Evidence for spatial diversity is still observable despite the relatively recent introduction of Y. pestis to North America. A single nucleotide polymorphism (SNP) analysis of sequencing data from 34 isolates collected from the western United States revealed an additional 40 previously uncharacterized variants (Gibbons et al., 2012; Lowell et al., 2015). Subsequent analyses suggest localized genotypic persistence plays a larger role in diversity. Although many Y. pestis genetic studies rely on only a few isolates from North America, approximately one-half of the total Y. pestis cases in North America occur in New Mexico (Center for Disease Control and Prevention, 2022).

Prior studies have focused on genomic variation in subpopulations of Y. pestis across various geographical regions. One subpopulation comparison showed that mutations in Y. pestis were associated with specific geographical regions and climates in Madagascar (Andrianaivoarimanana et al., 2019). However, studies on the evolution of Y. pestis within North America have been limited by sample size and relatively narrow time periods that could limit observable patterns of mutation in response to time and selection pressure.

The goal of this study was to analyze and compare the evolution of 22 novel Y. pestis genomes collected in New Mexico over a 32-year period, and to interpret these patterns in the context of their geographic and host isolation metadata. Novel Yersinia pestis isolates from New Mexico were chosen because of the range of isolate collection years. By performing computational analyses of selection pressure, and reconstructing phylogenetic relationships, we aimed to provide a clearer understanding of the evolution and maintenance of Y. pestis in New Mexico in the context of other existing genomes from North America and other geographical regions. The results from such a study could improve our understanding of the evolutionary patterns of Y. pestis across a limited region and time frame.

Materials and Methods

DNA preparation and sequencing

Portions of this text were previously published as part of a thesis (Warren, 2022).Y. pestis isolates were obtained from the New Mexico State Department of Health prior to characterization and storage at −80 °C in the Biosafety Level 3 (BSL-3) laboratory at Brigham Young University. The 22 isolates used for this analysis were collected between 1983 and 2015 (Table S1). All of the isolates met the selection criteria that included isolation during the desired period of time and possession of all three virulence plasmids (i.e., pCD1, pMT1, and pPCP1) (Stewart et al., 2008). Metadata for the selected isolates included year of isolation for all isolates, host species of isolation for 17 isolates, and location of isolation at the county level for six isolates (Fig.
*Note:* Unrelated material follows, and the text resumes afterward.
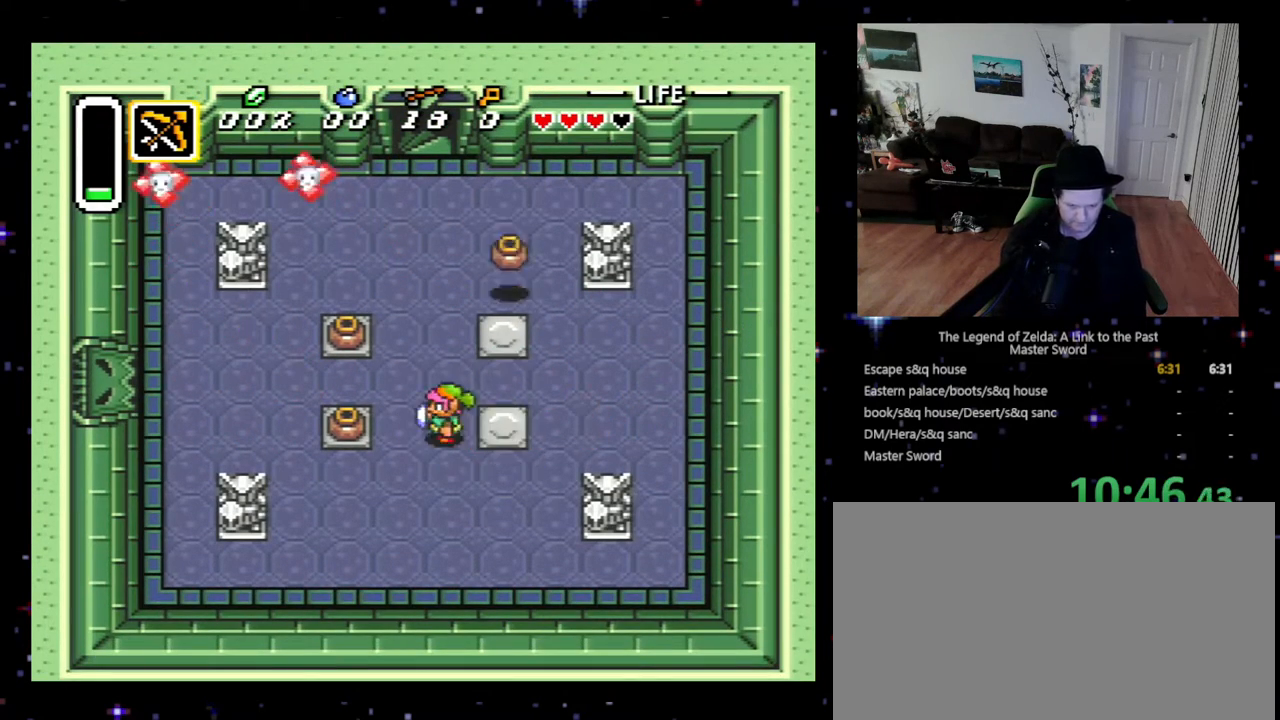
{"buttons": ["DPAD_LEFT"], "events": [[333, "A", "down"], [433, "A", "up"]]}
S1). All isolates were grown on blood agar in the BSL-3 lab, no contamination was observed, and single colonies were selected for growth. Genomic DNA was then extracted and purified using a MagnaPure LC system (Roche Molecular Systems, Inc., Pleasanton, CA, USA).

Genomes were fragmented using the Covaris M220 focused-ultrasonicator (Covaris, Woburn, MA, USA). DNA cleaning was done with the DNA-Clean and Concentrator Kit (Zymo Research, Irvine, CA, USA). Ends were repaired with NEBNext Ultra II End Repair/dA-Tailing module (NEB, Ipswich, MA, USA) and adapters were ligated using NEBNext Ultra II Ligation Module (NEB, Ipswich, MA, USA). Size selection was done with solid-phase reversible immobilization (SPRI) beads followed by KAPA Library Amplification Kit (ROCHE, Indianapolis, IN, USA). The target DNA fragment size of ~500 bp was then verified by gel electrophoresis. Quantification of the DNA fragments was performed using Qubit fluorometry (Thermo Fisher, Waltham, MA, USA). The final DNA fragments were sequenced at the University of Pittsburgh, Genomics Research Core (Pittsburg, PA, USA). Isolates were sequenced with Illumina MiSeq v3 chemistry, using the paired-end 150 cycle kit to generate 22–25 million total reads.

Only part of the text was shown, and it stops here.